J’écarquillai les yeux, ébahi, incrédule, comme j’avais appris à le faire lorsqu’un confrère faisait une déclaration qui désavantageait ma cause.
— Ils ont forcé la porte ?
— Oui, je ne savais pas, moi.
J’avançai d’un pas.
— Je vais aller voir ça.
Elle n’opposa aucune résistance.
Je pénétrai dans le parc intérieur et jetai un coup d’œil à la façade. Les volets du troisième étaient descendus. C’était vraisemblablement l’appartement de Block, il rentrait de voyage.
J’évitai l’ascenseur et pris l’escalier.
Je débarquai sur le palier du troisième. La serrure avait subi les assauts d’un outil barbare et des scellés avaient été apposés.
Une bande jaune était collée au chambranle et annonçait Police nationale — Prélèvement — Ne pas ouvrir. Une fiche cartonnée assortie d’un tampon annonçait Scellé provisoire.
Mon rythme cardiaque s’accéléra.
Devais-je entrer ou m’abstenir ?
Je me trouvais à nouveau dans une position inconfortable, face à un dilemme cornélien.
Je fermai les yeux et attendis que les battements de mon cœur s’apaisent. J’aspirai une grande goulée d’air et me programmai psychologiquement à affronter le pire des cas.
Je suis l’avocat de Richard Block. Nous avions prévu de nous rencontrer à son retour de Thaïlande. Il est de mon devoir de comprendre ce qui est arrivé à mon client. Je dois connaître les raisons qui ont poussé la police à forcer la porte de son appartement.
J’ancrai ce mobile dans ma tête, décollai la bande et ouvris la porte.
L’appartement sentait le renfermé. J’actionnai l’interrupteur et la lumière s’alluma.
Il me fallait agir vite. Je n’avais pas la moindre idée de ce que je venais chercher, mais je ne pouvais pas m’éterniser.

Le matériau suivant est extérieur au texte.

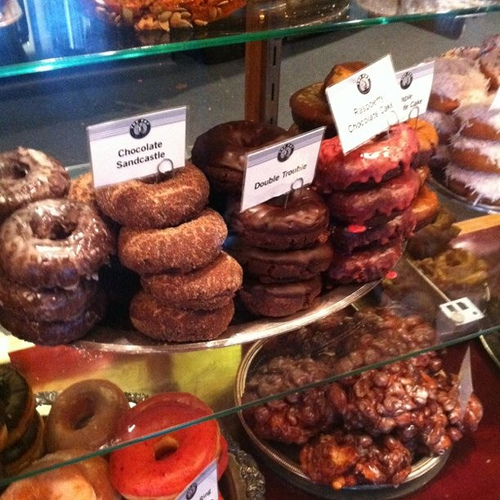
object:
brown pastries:
[96, 168, 211, 227]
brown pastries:
[118, 208, 226, 279]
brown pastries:
[194, 116, 284, 189]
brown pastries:
[147, 257, 247, 312]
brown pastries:
[243, 282, 325, 312]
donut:
[276, 313, 344, 369]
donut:
[358, 334, 442, 388]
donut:
[238, 352, 339, 445]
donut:
[327, 345, 442, 438]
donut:
[396, 364, 486, 457]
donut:
[298, 421, 415, 491]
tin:
[232, 312, 459, 498]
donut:
[33, 374, 136, 450]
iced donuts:
[412, 55, 499, 203]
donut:
[241, 200, 331, 242]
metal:
[221, 339, 496, 494]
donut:
[1, 320, 108, 345]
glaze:
[341, 131, 415, 187]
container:
[84, 243, 447, 491]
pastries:
[313, 355, 430, 437]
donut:
[91, 160, 213, 229]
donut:
[115, 205, 229, 277]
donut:
[139, 249, 244, 309]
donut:
[128, 298, 236, 344]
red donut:
[331, 174, 421, 228]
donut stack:
[193, 110, 420, 306]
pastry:
[0, 360, 48, 477]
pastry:
[5, 451, 119, 500]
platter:
[0, 390, 249, 498]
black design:
[129, 117, 151, 139]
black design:
[277, 142, 295, 160]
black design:
[353, 75, 371, 90]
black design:
[399, 69, 413, 91]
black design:
[184, 482, 197, 497]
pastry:
[90, 153, 215, 228]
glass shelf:
[1, 0, 498, 76]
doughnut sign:
[105, 130, 174, 169]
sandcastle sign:
[88, 102, 189, 189]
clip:
[141, 152, 176, 182]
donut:
[1, 279, 107, 325]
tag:
[243, 127, 329, 209]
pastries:
[228, 187, 337, 321]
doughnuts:
[45, 378, 129, 451]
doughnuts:
[111, 399, 221, 498]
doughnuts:
[320, 121, 415, 189]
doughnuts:
[422, 56, 488, 111]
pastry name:
[107, 140, 168, 170]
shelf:
[4, 219, 486, 401]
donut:
[235, 243, 335, 283]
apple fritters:
[241, 303, 482, 490]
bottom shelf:
[97, 341, 489, 500]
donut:
[236, 277, 324, 318]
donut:
[237, 192, 332, 253]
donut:
[124, 293, 236, 344]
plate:
[75, 243, 411, 356]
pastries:
[188, 118, 295, 195]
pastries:
[290, 80, 336, 135]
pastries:
[1, 143, 66, 215]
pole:
[242, 30, 296, 144]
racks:
[0, 15, 499, 78]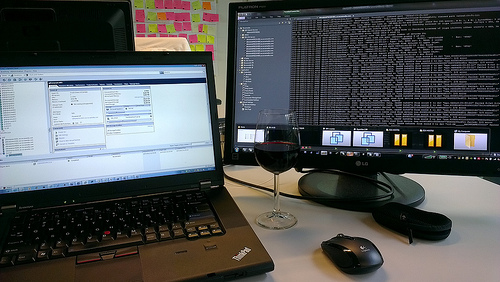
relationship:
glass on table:
[254, 107, 301, 229] [217, 160, 498, 280]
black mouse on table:
[319, 234, 385, 274] [217, 160, 498, 280]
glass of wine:
[254, 107, 301, 229] [251, 139, 298, 173]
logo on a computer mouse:
[355, 242, 379, 259] [317, 224, 394, 274]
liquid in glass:
[248, 147, 300, 172] [248, 111, 316, 238]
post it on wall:
[131, 9, 148, 24] [133, 0, 222, 52]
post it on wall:
[145, 9, 155, 23] [133, 0, 222, 52]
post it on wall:
[154, 8, 167, 22] [133, 0, 222, 52]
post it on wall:
[175, 8, 184, 22] [133, 0, 222, 52]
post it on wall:
[183, 11, 189, 21] [133, 0, 222, 52]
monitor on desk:
[226, 0, 499, 173] [258, 178, 496, 280]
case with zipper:
[367, 195, 469, 255] [370, 207, 455, 234]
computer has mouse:
[2, 6, 222, 272] [314, 225, 392, 271]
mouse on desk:
[314, 225, 392, 271] [220, 157, 497, 279]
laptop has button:
[0, 51, 276, 280] [168, 218, 185, 231]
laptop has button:
[0, 51, 276, 280] [199, 225, 211, 237]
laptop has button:
[0, 51, 276, 280] [113, 228, 128, 238]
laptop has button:
[0, 51, 276, 280] [144, 223, 156, 235]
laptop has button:
[0, 51, 276, 280] [136, 206, 146, 218]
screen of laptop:
[2, 43, 233, 198] [0, 51, 276, 280]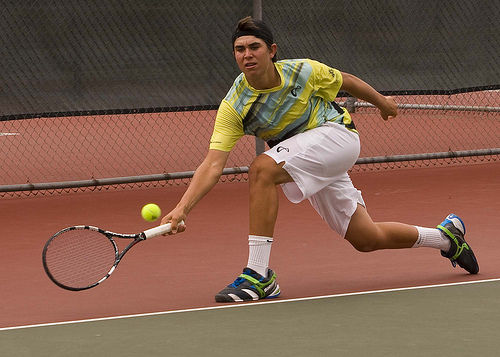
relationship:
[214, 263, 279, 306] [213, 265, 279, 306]
sneakers on foot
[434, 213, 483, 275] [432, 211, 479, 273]
sneakers on foot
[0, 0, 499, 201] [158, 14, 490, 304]
fence behind man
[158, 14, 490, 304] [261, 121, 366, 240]
man wears shorts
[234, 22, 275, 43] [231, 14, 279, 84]
headband on head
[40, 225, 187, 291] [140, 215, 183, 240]
racket has white handle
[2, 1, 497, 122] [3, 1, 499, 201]
tarp on fence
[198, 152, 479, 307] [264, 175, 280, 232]
leg has muscle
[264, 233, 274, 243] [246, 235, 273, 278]
nike brand on sock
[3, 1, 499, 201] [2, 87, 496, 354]
fence around tennis court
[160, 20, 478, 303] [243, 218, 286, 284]
man wearing sock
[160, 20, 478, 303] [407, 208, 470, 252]
man wearing sock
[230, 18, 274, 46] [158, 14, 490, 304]
cap on man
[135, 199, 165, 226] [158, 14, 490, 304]
tennis ball hit by man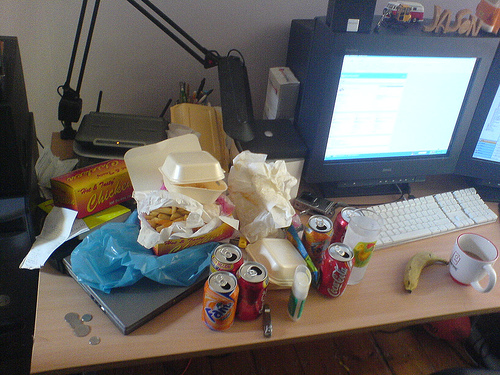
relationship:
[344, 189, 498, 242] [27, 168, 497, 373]
keyboard on desk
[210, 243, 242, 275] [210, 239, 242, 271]
can of soda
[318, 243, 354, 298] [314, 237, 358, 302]
can of soda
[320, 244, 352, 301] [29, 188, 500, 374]
coke soda on desk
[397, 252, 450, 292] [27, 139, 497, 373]
banana on desk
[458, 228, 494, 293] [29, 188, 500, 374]
coffee on desk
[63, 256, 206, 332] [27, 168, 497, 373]
laptop on desk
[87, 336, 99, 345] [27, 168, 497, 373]
coins on desk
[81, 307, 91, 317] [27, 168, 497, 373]
coins on desk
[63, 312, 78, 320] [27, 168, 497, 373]
coins on desk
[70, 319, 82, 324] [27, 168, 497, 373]
coins on desk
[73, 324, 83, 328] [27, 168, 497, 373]
coins on desk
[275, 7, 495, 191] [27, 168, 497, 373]
monitor on desk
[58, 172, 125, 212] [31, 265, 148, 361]
box on desk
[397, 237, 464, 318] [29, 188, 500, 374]
banana on desk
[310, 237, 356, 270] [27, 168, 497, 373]
open coke on desk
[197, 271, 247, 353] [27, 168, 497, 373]
can on desk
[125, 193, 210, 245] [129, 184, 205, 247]
fries in paper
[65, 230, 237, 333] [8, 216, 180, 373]
laptop on desk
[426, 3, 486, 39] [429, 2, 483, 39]
name in wood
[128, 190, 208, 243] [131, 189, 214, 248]
french fries on paper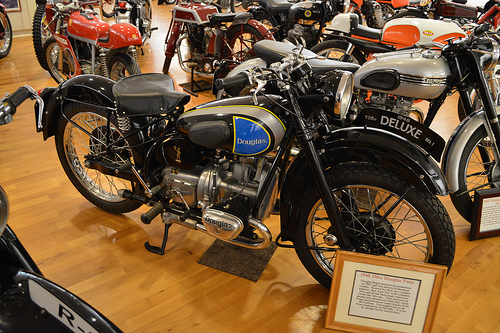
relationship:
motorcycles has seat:
[32, 45, 459, 298] [98, 70, 190, 112]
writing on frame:
[372, 281, 406, 314] [322, 229, 453, 330]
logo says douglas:
[236, 110, 280, 166] [238, 134, 270, 145]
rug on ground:
[205, 237, 287, 275] [56, 195, 369, 301]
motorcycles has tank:
[32, 45, 459, 298] [157, 165, 213, 210]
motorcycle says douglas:
[42, 17, 150, 53] [238, 134, 270, 145]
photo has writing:
[309, 240, 469, 332] [372, 281, 406, 314]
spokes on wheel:
[86, 132, 122, 171] [64, 99, 147, 225]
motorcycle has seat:
[42, 17, 150, 53] [98, 70, 190, 112]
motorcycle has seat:
[243, 32, 498, 159] [258, 24, 351, 74]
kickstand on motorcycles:
[144, 218, 182, 263] [32, 45, 459, 298]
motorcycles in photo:
[51, 24, 465, 203] [309, 240, 469, 332]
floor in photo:
[29, 228, 279, 331] [309, 240, 469, 332]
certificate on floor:
[477, 182, 498, 230] [29, 228, 279, 331]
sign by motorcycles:
[322, 229, 453, 330] [32, 45, 459, 298]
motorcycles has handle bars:
[32, 45, 459, 298] [206, 63, 302, 83]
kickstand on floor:
[144, 218, 182, 263] [29, 228, 279, 331]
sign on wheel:
[358, 105, 441, 152] [309, 162, 455, 266]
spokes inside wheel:
[86, 132, 122, 171] [64, 99, 147, 225]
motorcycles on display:
[51, 24, 465, 203] [19, 20, 498, 193]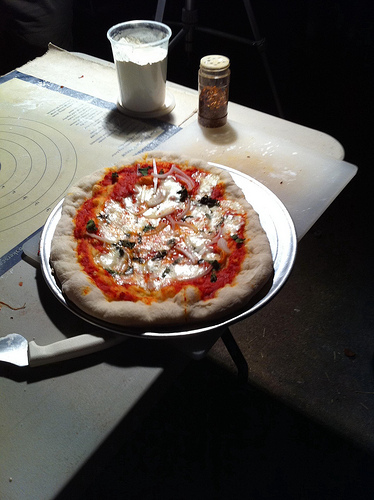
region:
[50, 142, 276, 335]
this looks like a homemade pizza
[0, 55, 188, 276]
the dough board helps the cook to shape her dough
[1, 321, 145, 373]
a cutter for the dough or the pizza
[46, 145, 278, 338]
the lily-white dough seems to indicate the pizza is still uncooked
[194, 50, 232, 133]
a little bottle of seasoning on the table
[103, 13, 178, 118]
flour used to keep the dough from sticking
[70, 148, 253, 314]
the red stuff might be tomato sauce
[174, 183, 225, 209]
sliced olives are on the pizza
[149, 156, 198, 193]
sliced onions are a part of this pizza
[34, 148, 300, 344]
the uncooked pizza is on a metal baking pan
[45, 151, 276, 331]
Pizza sits on pan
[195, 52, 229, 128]
Chili pepper flakes are in a shaker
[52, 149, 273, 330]
Red sauce is on pizza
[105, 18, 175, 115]
Flour is in a plastic cup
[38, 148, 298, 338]
Metal tray is on the table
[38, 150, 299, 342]
Metal tray is under pizza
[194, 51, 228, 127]
Jar of chili pepper flakes is on table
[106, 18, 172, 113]
Plastic cup full of flour is on the table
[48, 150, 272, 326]
Cheese is on pizza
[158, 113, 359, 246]
Cutting board is on the table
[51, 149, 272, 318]
an uncooked single serve pizza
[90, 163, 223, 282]
white parmasean cheese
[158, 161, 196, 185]
a piece of red onion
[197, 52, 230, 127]
a container of crushed red pepper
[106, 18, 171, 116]
plastic container of cheese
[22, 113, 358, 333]
a frosted plastic cutting board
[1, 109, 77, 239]
a chart used to size pizza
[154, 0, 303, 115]
bottom of a ladder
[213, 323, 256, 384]
leg of a folding banquet table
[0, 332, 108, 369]
white handle of a knife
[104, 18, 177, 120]
A cup of flour on the table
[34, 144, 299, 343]
A pizza on a tray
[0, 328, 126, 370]
Pizza cutter partly under the tray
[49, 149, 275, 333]
Pizza with sauce, cheese and onion.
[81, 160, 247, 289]
Green spices on the pizza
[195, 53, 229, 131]
A jar of seasoning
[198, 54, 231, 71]
Wholes on top of the jar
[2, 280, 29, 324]
A mess on the table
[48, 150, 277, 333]
The crust is doughy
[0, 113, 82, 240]
Concentric circles on the paper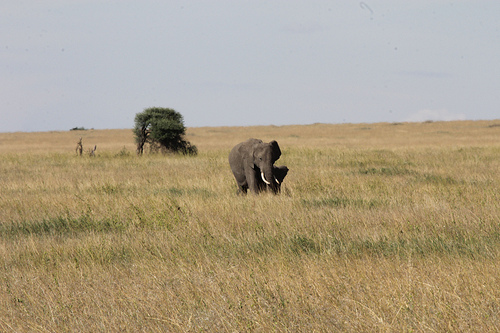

Je procédai à un rapide tour des pièces : mobilier minimaliste, tapis coûteux, appareils high-tech , quelques œuvres d’art insolites au mur. L’appartement était propre et rangé.
Je pénétrai dans le bureau.
Une grande photo en noir et blanc qui représentait un homme élégant occupait le mur du fond. Je présumai qu’il s’agissait du propriétaire des lieux, un quart de siècle auparavant.
Quelques papiers étaient étalés sur le plan de travail.
J’y jetai un coup d’œil.
Pour l’essentiel, il s’agissait de factures, de formulaires administratifs, d’extraits de comptes et de dépliants publicitaires. Je n’avais pas le temps d’examiner les documents en détail et les emporter était suicidaire.